Daisy started to say something but Jarod's expression said that he was deep in thought and she didn't want to interrupt. What could he be thinking about anyway? Was all that about the garter just a show? Did he really wish she'd given the damn thing to Billy Bob?
Jarod didn't hear the words to the songs. His mother had called the night before. According to Frankie, he didn't need to take up with a bartender even if she did own her own beer joint and was a vet tech.
He'd reminded her that he was thirty-five years old and would take care of his own love life. She'd gone silent and hung up on him.
Mitch had called five minutes later and told Jarod that being on the Double M had turned him into an opinionated old fool like Uncle Emmett. Jarod thanked him for the compliment and hung up on him.
Ten minutes after that, Stephen's call had come in. "Hear you done pissed off the family powwow."
"Guess I did but the feeling is mutual."
"I can't believe that you argued with Momma."

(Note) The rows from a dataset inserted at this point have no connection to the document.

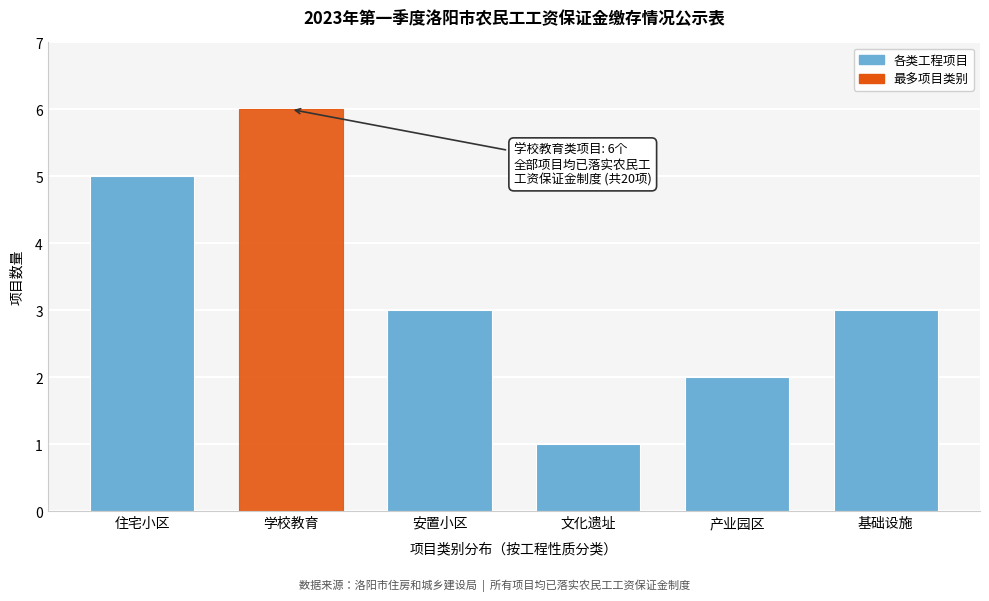

Reading left to right, extract all data points from this chart.

5	6	3	1	2	3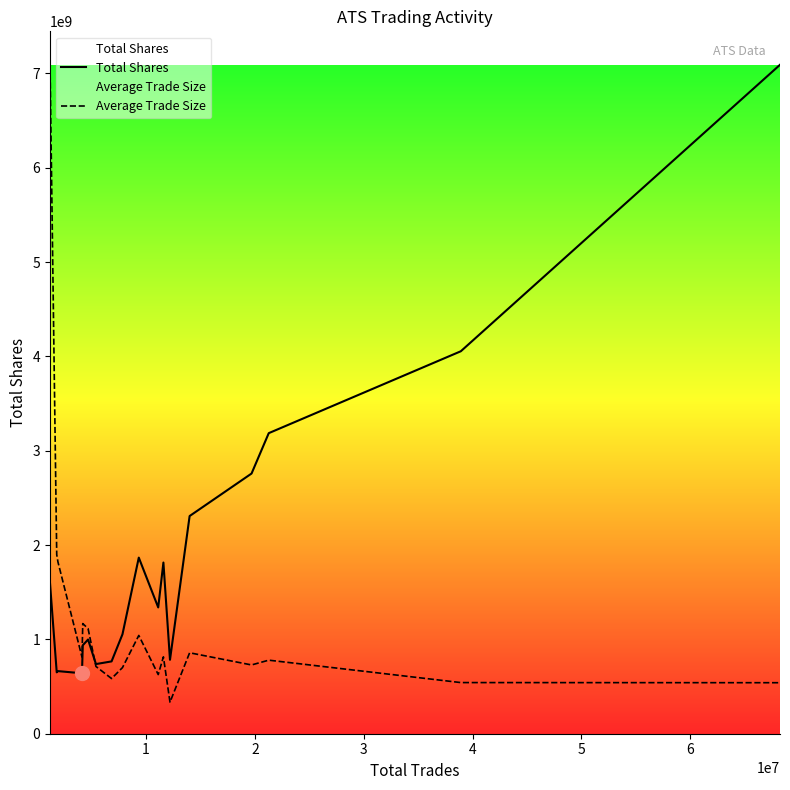

Which series ends up on top after the final intersection of Total Shares and Average Trade Size?

Total Shares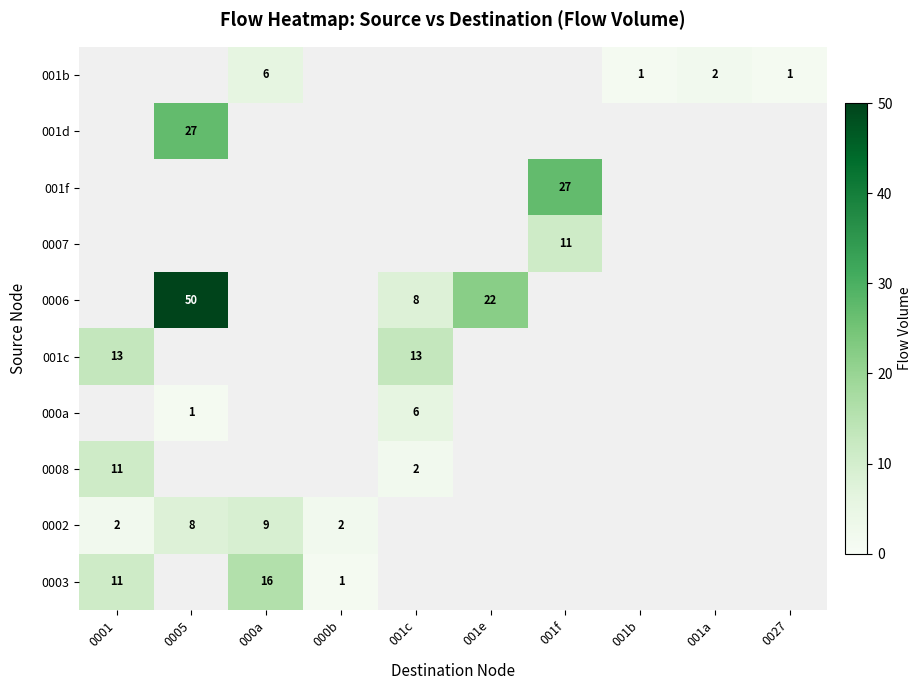

The value of 0002 at 000a is 9. True or false?

True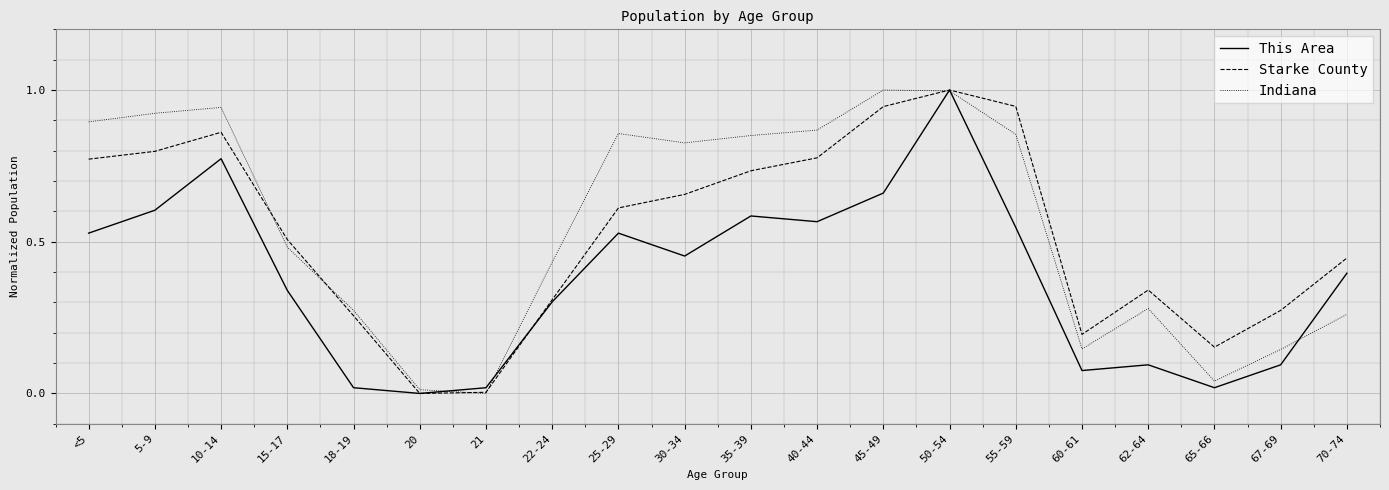

What are all the series names shown in the legend?

This Area, Starke County, Indiana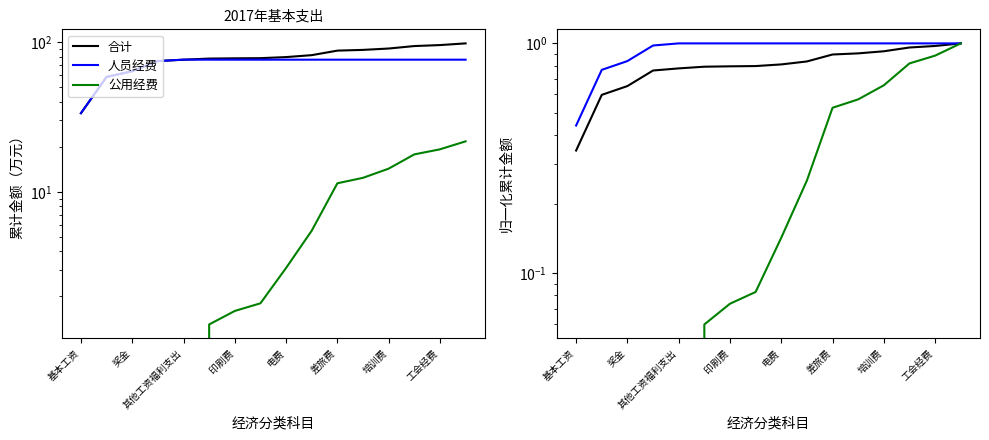

True or false: 人员经费 and 公用经费 cross at least once.

False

"No arguing. She stated her opinion. I gave her mine. It's her problem if they don't agree," Jarod had said.
"Congratulations, Jarod."
"For what?"r />
"You think about it." Stephen had hung up.
He slapped the steering wheel and Daisy jerked her head around. "You don't like this song, change the station. I don't care what we listen to. This remind you of something painful? You look like you've been suckin' on a lemon."